Where does the word "libreadline" show up in the data? Please find each such line and copy it.

----- DATA TO USE

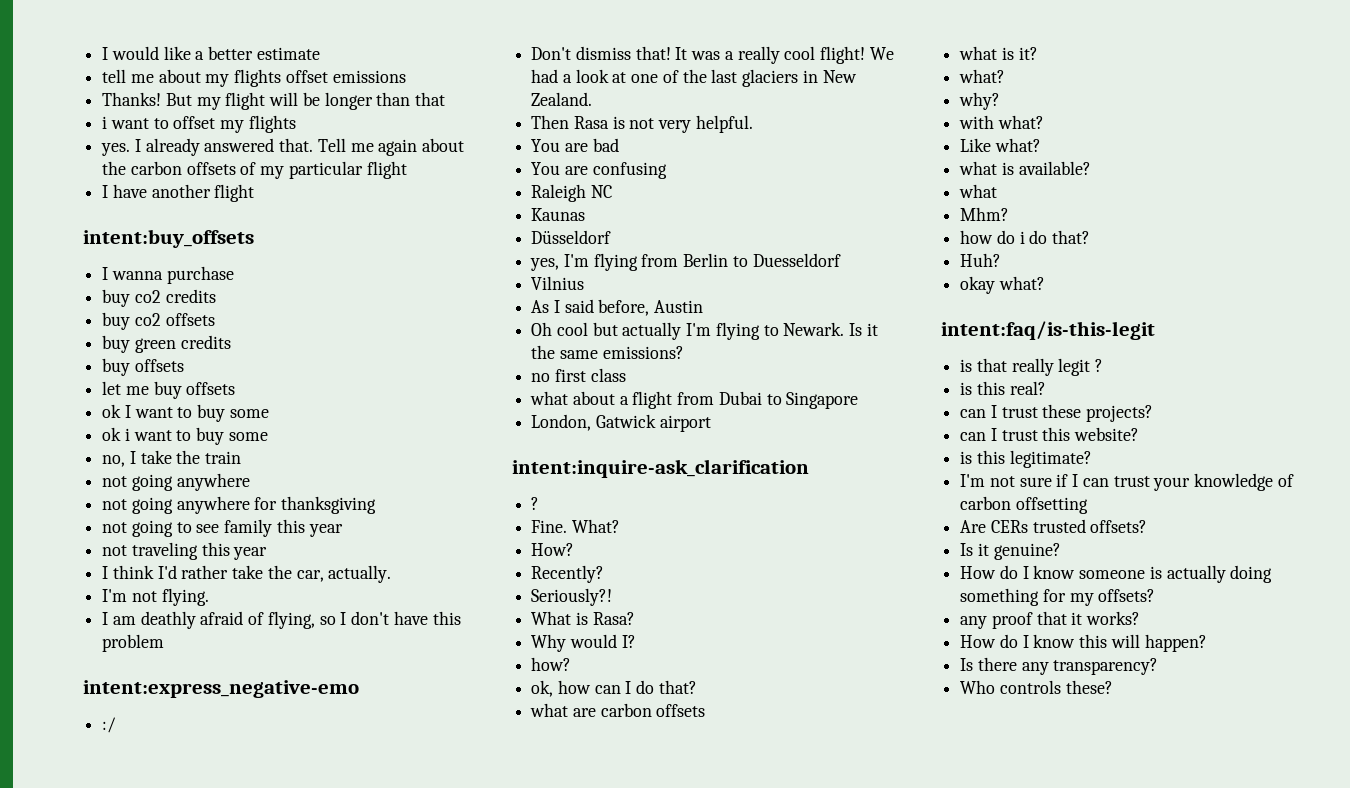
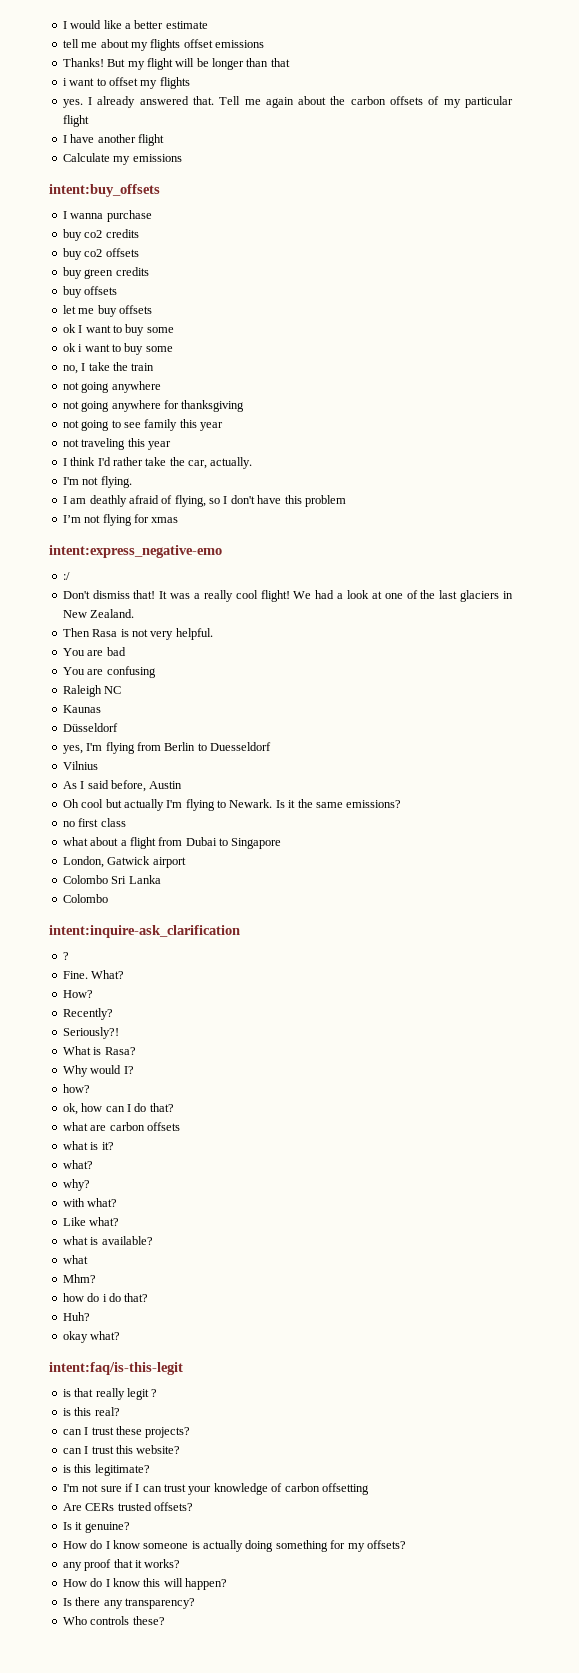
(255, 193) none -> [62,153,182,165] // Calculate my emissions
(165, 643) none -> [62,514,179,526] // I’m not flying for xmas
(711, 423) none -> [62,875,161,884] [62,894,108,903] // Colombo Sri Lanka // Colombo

----------
----- DATA TO USE

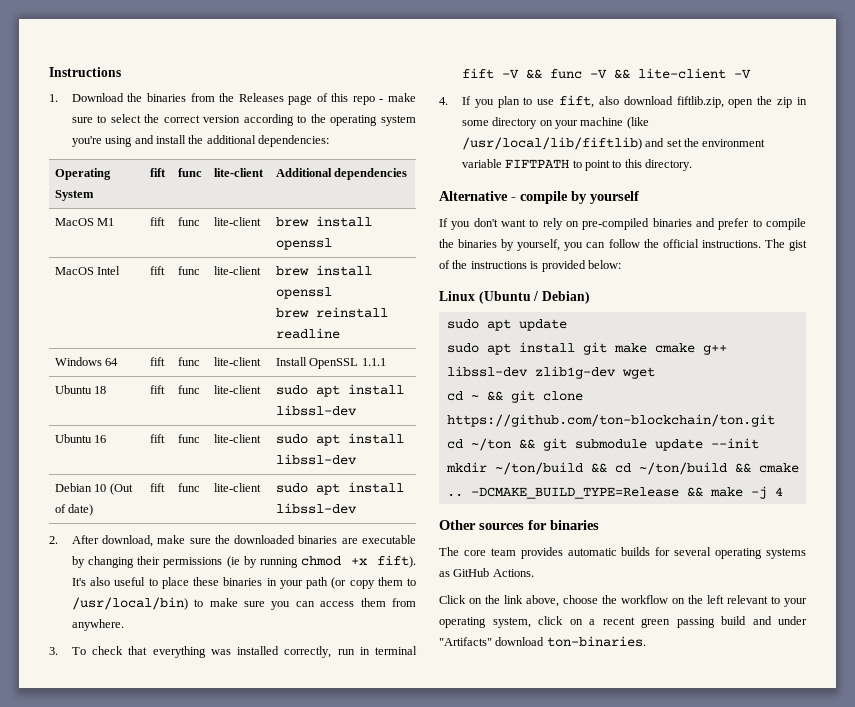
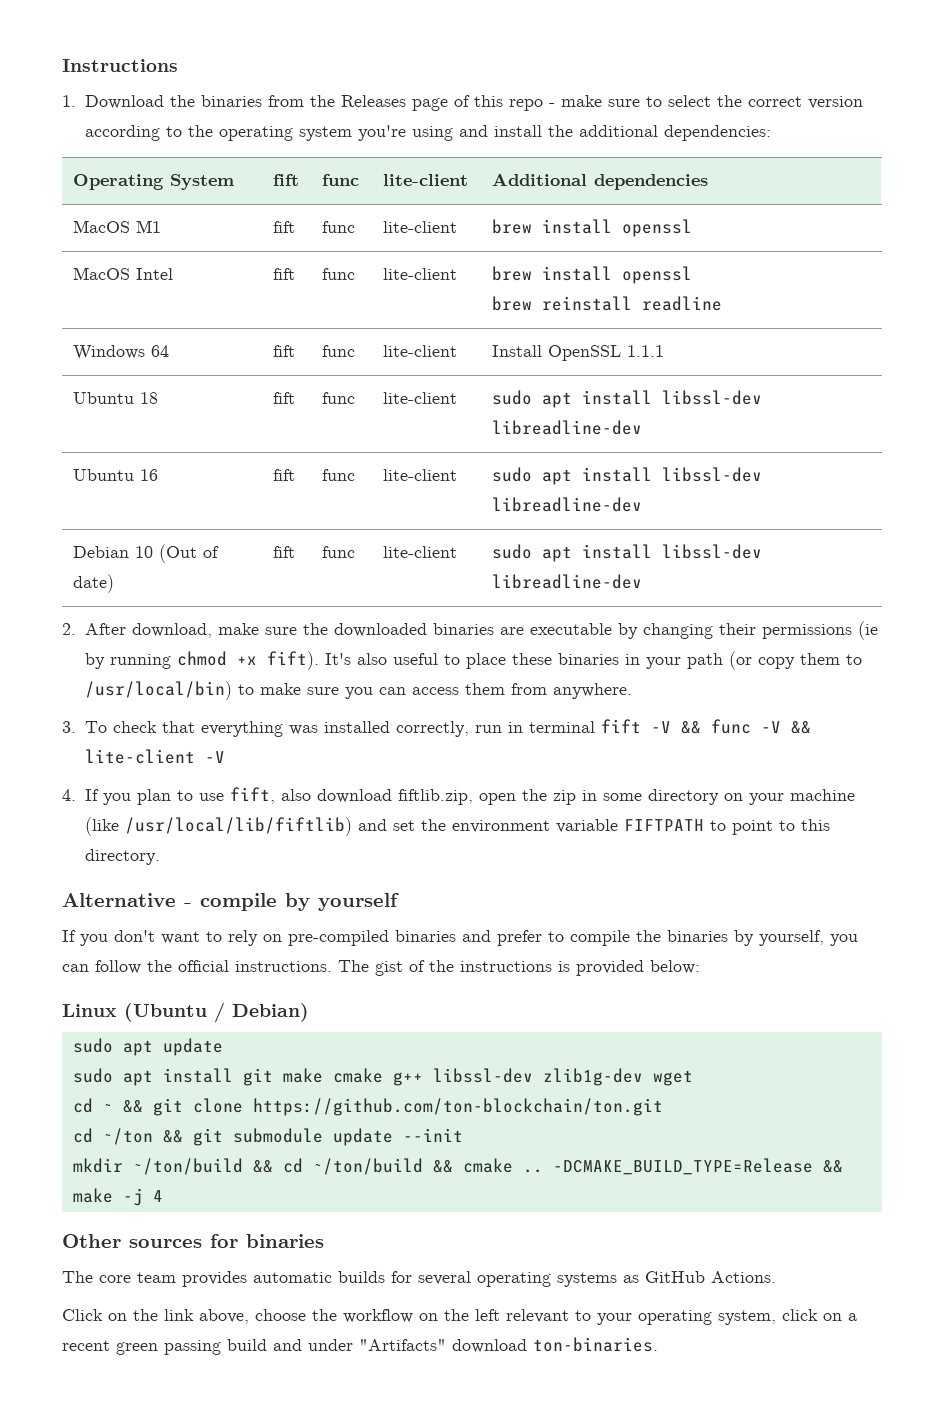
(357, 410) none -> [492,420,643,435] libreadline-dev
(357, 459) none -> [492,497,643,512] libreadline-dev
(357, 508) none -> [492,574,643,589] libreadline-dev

----------
----- DATA TO USE

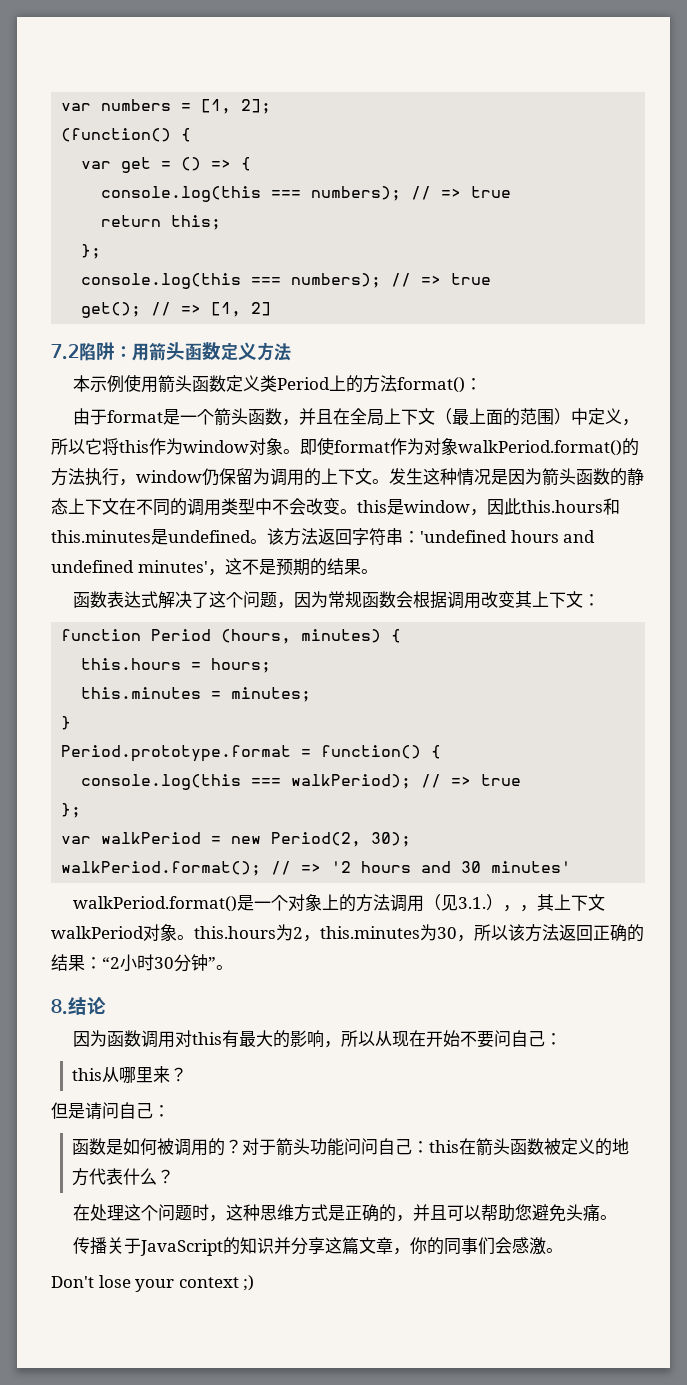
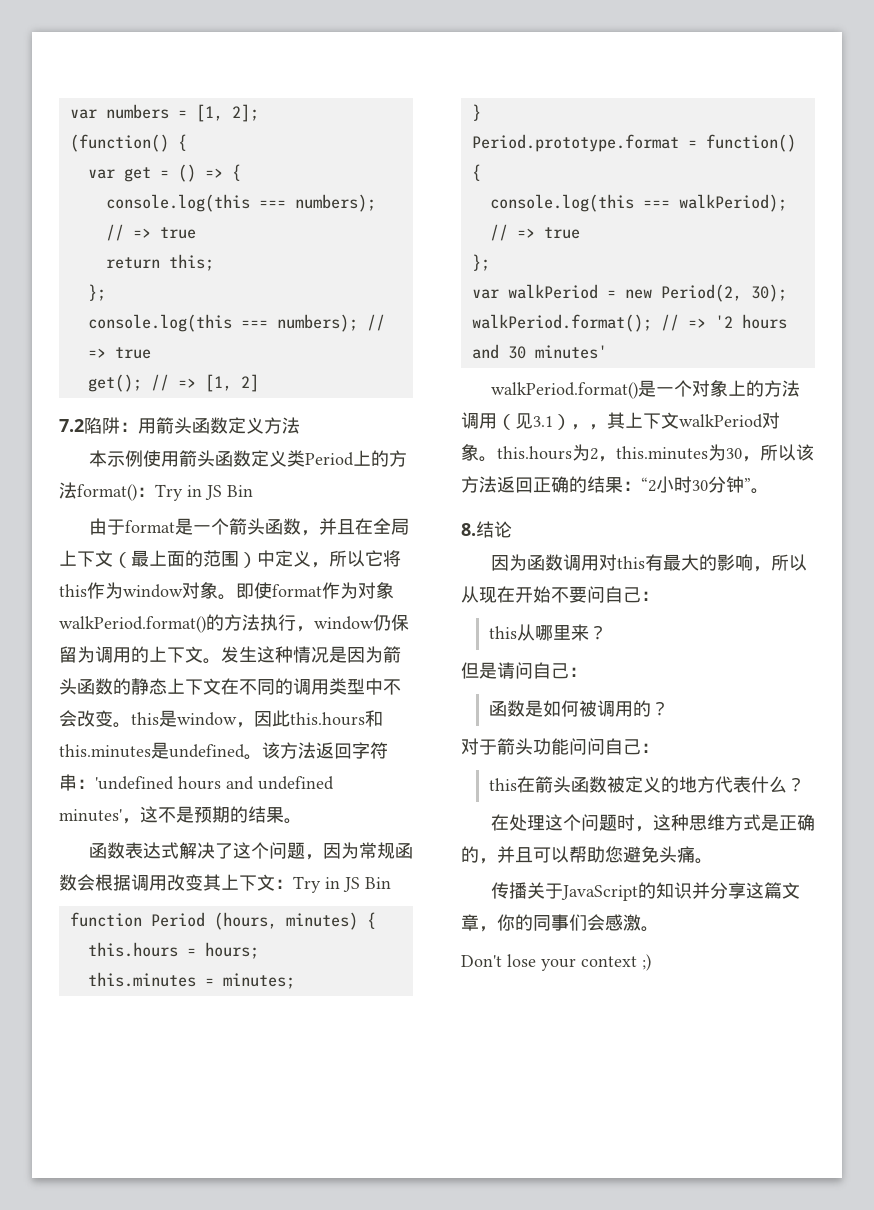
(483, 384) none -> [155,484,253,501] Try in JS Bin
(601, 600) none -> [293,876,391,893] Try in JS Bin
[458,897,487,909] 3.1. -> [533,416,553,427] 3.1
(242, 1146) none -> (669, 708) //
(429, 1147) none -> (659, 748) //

----------

PROBLEM SOLUTION -
(357, 410) none -> [492,420,643,435] libreadline-dev
(357, 459) none -> [492,497,643,512] libreadline-dev
(357, 508) none -> [492,574,643,589] libreadline-dev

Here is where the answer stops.